#### Your instructions
Reproduce the entries below verbatim, from the start of the entries through the line containing "ತೊದಲುತ್ತಿದ್ದಳು", inclusive. Omit the pictures from your answer.

#### Given information
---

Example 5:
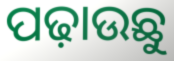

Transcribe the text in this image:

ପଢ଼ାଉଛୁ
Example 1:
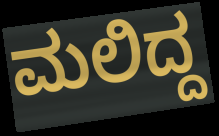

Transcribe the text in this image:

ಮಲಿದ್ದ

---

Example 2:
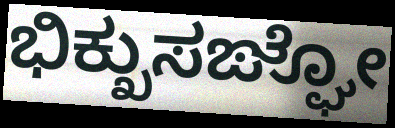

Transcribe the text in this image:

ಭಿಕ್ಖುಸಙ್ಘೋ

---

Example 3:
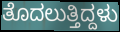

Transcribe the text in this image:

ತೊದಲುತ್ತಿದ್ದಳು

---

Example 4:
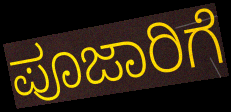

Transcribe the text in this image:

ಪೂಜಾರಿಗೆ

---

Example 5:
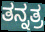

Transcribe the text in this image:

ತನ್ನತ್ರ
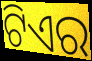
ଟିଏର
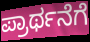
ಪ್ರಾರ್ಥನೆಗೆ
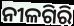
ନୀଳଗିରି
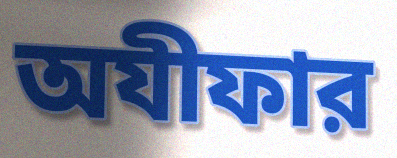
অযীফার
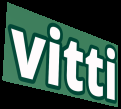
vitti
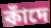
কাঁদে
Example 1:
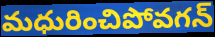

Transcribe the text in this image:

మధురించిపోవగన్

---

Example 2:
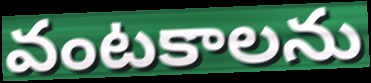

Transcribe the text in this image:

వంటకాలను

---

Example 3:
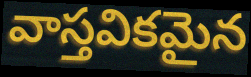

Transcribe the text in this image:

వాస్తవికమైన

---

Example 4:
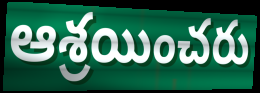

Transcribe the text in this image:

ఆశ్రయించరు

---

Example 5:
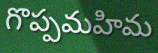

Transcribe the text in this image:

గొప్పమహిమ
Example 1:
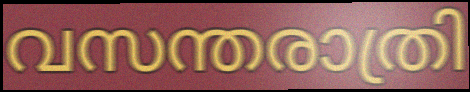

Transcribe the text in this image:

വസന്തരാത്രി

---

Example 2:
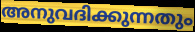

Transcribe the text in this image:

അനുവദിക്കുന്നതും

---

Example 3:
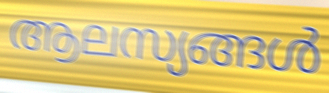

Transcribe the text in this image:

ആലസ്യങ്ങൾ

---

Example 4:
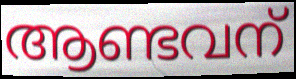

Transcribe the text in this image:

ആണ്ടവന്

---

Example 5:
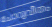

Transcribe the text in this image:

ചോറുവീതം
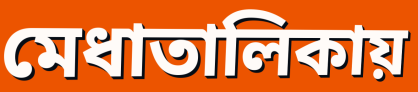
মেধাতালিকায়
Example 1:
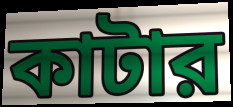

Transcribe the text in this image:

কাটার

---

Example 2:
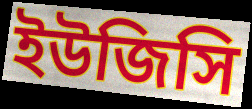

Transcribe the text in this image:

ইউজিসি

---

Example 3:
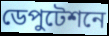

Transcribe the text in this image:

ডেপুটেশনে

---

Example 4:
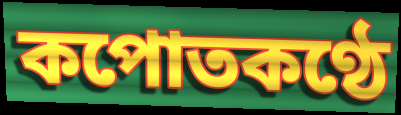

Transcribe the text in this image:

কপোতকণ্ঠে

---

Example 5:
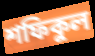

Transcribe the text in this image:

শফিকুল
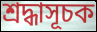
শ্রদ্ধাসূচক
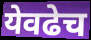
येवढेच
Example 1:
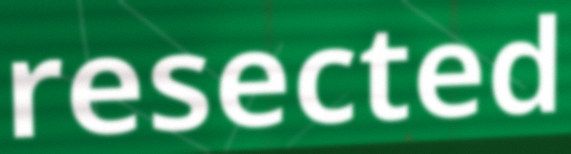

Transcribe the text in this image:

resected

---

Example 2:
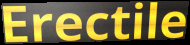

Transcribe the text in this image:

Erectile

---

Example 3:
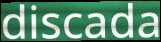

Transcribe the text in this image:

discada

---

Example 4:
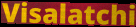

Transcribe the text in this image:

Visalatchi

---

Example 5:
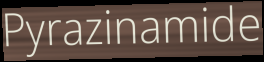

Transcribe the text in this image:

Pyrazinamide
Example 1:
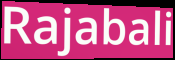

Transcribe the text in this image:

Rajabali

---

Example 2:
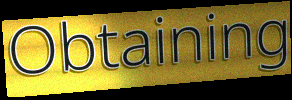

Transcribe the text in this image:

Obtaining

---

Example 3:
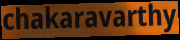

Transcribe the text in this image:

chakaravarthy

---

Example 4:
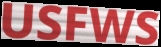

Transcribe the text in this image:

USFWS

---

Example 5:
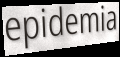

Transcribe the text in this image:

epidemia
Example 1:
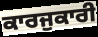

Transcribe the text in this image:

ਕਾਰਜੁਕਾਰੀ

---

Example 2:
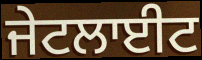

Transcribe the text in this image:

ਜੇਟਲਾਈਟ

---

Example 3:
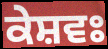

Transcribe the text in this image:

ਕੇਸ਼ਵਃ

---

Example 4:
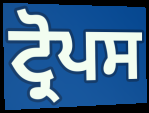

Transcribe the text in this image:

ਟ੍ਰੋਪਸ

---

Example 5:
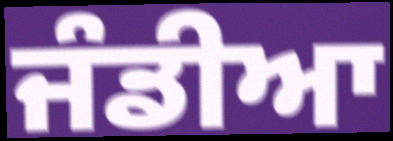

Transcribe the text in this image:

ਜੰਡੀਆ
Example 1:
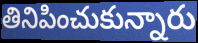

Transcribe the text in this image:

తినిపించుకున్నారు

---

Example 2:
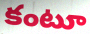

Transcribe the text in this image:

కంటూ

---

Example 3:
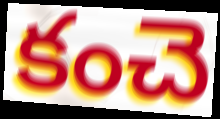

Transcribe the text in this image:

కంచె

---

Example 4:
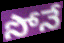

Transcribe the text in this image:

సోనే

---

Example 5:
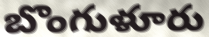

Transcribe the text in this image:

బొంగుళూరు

#### Task answer
---

Example 5:

Transcribe the text in this image:

ପଢ଼ାଉଛୁ
Example 1:

Transcribe the text in this image:

ಮಲಿದ್ದ

---

Example 2:

Transcribe the text in this image:

ಭಿಕ್ಖುಸಙ್ಘೋ

---

Example 3:

Transcribe the text in this image:

ತೊದಲುತ್ತಿದ್ದಳು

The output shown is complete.